Back in the day when I was a high school student at the Yeshivah of Flatbush, the teachers of Judaic subjects such as Bible, Hebrew literature and Jewish history took attendance. They would call out a name and the person attached to it would respond — or not.
What rendered this rather ordinary practice somewhat unusual was the variety of responses to it. A simple, unreflective answer would simply not do. A competitive bunch in this and everything else, we vied with one another as to the most creative or humorous reply. Some of us stood up when our names were called; others acknowledged the teacher’s authority with a flourish of the hand. Still others stayed in their seats, their hands at their side, and either bellowed or whispered a world-weary “yes.” A number of my classmates who liked the sound of their names repeated them. A few of us, myself included, preferred the directness of the Hebrew expression: “po,” we would say. “Here.”
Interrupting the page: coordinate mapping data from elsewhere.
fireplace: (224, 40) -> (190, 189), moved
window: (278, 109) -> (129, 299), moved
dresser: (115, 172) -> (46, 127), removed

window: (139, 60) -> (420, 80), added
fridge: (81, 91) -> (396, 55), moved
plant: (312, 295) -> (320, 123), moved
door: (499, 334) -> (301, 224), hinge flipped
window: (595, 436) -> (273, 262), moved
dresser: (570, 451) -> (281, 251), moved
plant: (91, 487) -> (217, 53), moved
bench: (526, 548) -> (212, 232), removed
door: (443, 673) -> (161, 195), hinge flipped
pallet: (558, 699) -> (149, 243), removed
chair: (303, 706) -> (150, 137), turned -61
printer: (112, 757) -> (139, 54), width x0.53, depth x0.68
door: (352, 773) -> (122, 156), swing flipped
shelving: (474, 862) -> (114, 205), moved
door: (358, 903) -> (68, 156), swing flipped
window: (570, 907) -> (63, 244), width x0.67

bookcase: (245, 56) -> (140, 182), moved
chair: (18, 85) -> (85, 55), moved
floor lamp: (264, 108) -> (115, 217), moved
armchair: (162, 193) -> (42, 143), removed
At the time, I thought the use of “po” was not only strategic, but amusing, too. Such a tiny word — more of a sound than a concept — struck me as funny. Though my particular brand of adolescent humor has long since disappeared along with my youth, I still find “po” funny — or, perhaps more to the point, endearing. Although I was hardly mindful of it when in high school, there’s an innocence, a sweetness, to the manner in which the word registers presence.
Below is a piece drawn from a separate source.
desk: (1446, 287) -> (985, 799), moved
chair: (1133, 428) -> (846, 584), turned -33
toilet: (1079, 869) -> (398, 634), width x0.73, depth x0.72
I’ve been given to thinking about my “po” days as I launch a brand new website to mark the imminent release of my new book, Set in Stone: America’s Embrace of the Ten Commandments. Working closely with the imaginative and witty, thoughtful and oh-so patient web designer, Erik Mace, I conjured up a digital presence for myself. A complicated bit of business, an exercise in self reflection if ever there was one, it called on me to do a lot more than simply answer “po.”
These days, when someone wants to know if I’m in the room, I respond: www.jennajoselit.com.